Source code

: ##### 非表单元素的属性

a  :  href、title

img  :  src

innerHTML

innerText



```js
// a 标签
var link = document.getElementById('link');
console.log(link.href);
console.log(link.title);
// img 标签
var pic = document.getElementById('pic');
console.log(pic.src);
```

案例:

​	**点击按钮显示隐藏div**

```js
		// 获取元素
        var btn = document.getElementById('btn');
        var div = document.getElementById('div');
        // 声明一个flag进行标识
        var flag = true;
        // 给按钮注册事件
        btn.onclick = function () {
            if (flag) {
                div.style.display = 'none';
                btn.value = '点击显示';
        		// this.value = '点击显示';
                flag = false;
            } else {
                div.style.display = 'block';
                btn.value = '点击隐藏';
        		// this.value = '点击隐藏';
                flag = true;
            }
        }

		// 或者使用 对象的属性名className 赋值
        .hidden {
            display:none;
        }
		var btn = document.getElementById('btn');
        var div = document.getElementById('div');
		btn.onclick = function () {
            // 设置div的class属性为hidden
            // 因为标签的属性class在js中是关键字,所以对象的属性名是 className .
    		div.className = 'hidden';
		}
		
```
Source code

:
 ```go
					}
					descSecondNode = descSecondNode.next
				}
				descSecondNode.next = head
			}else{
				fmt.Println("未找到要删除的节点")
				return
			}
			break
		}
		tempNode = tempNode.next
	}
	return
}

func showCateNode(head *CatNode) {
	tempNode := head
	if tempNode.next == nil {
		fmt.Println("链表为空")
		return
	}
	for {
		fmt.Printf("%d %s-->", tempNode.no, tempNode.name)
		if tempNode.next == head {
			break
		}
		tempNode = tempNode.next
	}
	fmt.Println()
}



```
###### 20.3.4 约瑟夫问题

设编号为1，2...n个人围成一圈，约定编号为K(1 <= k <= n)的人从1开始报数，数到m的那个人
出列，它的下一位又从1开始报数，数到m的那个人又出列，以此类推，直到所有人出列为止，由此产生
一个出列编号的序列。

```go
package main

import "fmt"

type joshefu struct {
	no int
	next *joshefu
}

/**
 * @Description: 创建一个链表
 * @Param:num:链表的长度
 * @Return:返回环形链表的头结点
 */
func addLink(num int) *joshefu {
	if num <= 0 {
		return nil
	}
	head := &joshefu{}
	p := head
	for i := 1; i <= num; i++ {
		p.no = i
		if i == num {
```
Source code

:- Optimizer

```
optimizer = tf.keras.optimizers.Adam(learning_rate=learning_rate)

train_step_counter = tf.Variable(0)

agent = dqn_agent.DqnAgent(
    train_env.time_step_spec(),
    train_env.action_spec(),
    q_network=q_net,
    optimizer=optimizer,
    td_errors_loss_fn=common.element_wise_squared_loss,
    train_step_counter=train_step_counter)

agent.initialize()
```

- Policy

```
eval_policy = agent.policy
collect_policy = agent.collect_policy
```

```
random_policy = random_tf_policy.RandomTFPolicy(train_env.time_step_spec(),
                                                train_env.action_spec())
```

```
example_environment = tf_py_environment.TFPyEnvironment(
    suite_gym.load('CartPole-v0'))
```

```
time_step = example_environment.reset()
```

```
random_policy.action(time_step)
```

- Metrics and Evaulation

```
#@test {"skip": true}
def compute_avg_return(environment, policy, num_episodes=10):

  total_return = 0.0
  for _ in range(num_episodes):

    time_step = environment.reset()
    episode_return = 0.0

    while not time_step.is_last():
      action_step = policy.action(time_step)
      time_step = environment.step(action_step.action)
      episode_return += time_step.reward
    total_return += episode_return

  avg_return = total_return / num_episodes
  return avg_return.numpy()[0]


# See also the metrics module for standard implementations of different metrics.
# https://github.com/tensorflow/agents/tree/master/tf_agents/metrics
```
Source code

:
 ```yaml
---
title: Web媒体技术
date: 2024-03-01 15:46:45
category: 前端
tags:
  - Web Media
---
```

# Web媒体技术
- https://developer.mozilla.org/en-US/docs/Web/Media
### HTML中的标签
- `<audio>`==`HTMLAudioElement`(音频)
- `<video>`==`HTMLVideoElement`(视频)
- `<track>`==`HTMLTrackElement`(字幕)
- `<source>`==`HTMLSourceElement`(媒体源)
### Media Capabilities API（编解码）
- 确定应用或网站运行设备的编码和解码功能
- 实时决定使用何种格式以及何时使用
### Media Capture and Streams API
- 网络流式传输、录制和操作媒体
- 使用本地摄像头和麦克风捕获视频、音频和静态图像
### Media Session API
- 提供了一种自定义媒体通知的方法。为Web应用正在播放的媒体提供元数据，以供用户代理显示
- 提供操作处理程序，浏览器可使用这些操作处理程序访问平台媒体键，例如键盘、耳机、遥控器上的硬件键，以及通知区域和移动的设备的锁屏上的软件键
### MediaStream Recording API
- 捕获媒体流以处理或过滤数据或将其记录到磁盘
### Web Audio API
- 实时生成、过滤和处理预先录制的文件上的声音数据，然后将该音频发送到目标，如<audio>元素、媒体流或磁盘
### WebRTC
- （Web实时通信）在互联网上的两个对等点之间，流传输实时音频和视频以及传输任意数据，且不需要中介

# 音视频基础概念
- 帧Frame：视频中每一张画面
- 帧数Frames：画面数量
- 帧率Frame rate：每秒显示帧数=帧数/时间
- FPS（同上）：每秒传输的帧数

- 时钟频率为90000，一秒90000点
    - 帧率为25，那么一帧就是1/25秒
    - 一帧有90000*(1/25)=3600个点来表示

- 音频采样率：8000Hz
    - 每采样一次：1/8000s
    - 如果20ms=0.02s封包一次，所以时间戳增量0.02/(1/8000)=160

Goal of the exercise
Would you please return every line in the listing where "onclick" shows up?

Reply
        btn.onclick = function () {
		btn.onclick = function () {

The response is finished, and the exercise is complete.